5.3 Redemption Frictions and Amplification of Runs

When introducing a redemption discount mechanism (during large redemptions, due to fire-sale and settlement frictions, each unit of stablecoin can only be redeemed for less than $1), liquidity shocks and friction shocks occurring simultaneously (such as the Terra/Luna collapse or the Silicon Valley Bank incident triggering USDC depegging) can cause spillover effects to reach five times the baseline. This explains why stablecoin stress events can have extraordinary impacts on traditional markets.

6. Conclusion and Policy Implications

This paper systematically demonstrates for the first time the existence of causal spillover relationships between the stablecoin market and the traditional foreign exchange market. The main conclusions are as follows:

  1. An exogenous increase of 1% in net inflows of stablecoins will expand the stablecoin-fiat price deviation by about 40 basis points, lead to a depreciation of the local currency by about 5 basis points, and increase the short-term dollar premium by 5-10 basis points.

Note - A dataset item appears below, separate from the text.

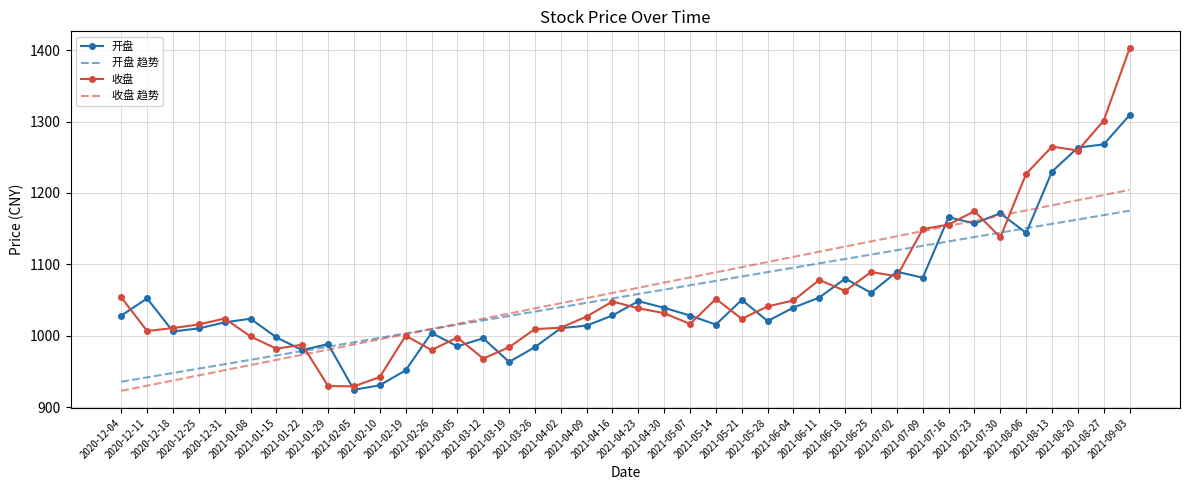

Which series has the largest range (max minus min)?

收盘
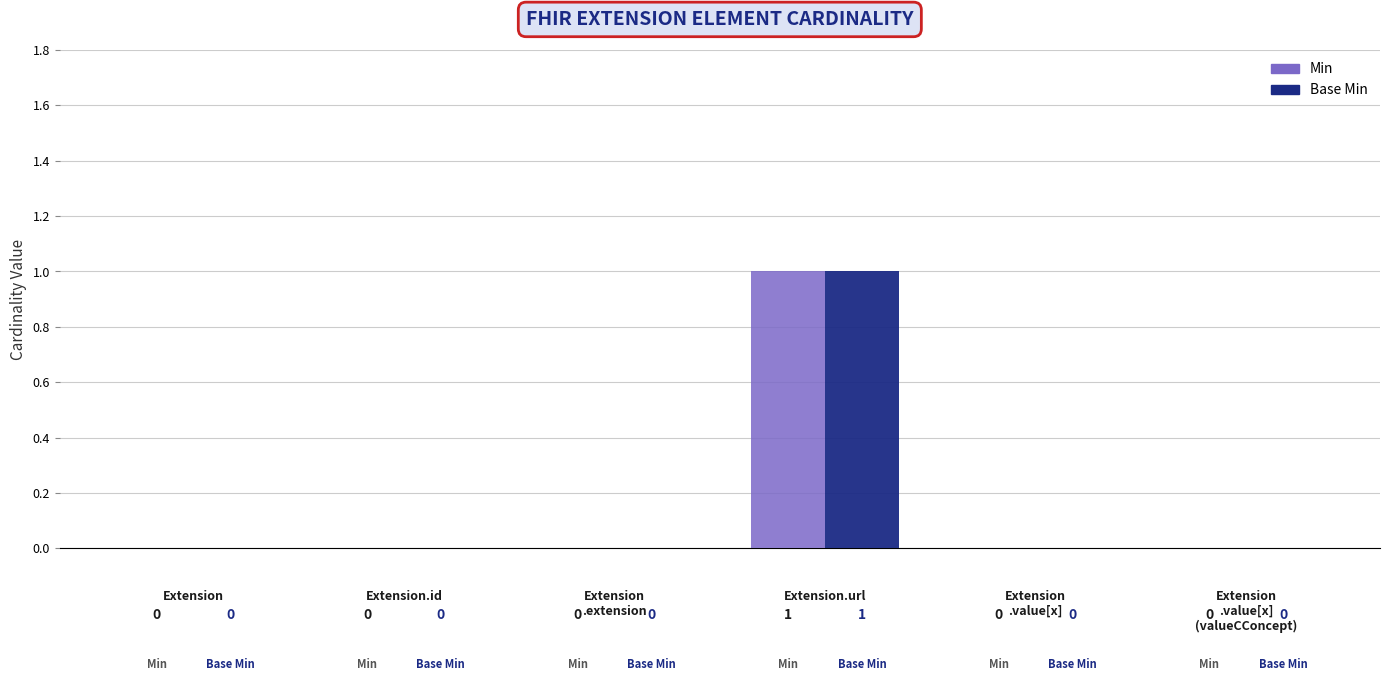

At which label does Min reach its peak?

Extension.url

  2. About 44% of the stablecoin price pressure is transmitted to the traditional dollar financing market, indicating a significant but not complete connection between the two markets.

  3. Cross-market frictions are the main determinants of the size of spillovers, and capital controls amplify these frictions.

  4. Spillover effects are state-dependent: when intermediary capital is exhausted, the same shock will have a greater impact; when redemption frictions and liquidity shocks overlap, they can amplify several times.

Policy Recommendations:

  1. Prudent requirements for stablecoin intermediaries: capital buffers, reserve liquidity requirements, and limits on concentrated currency exposures can reduce spillover channels from the source.

  2. Incorporate into macroprudential regulation: policymakers (especially in emerging markets) should include monitoring of the stablecoin market within the framework of foreign exchange and capital flow management, with changes in spillover ratios serving as early warning indicators of increased interconnectedness. As the stablecoin market continues to expand and mature, similar liquidity shocks may produce larger price responses in the future, and spillover risks may increase with market development. This finding has profound implications for understanding capital flows and financial stability in the digital age.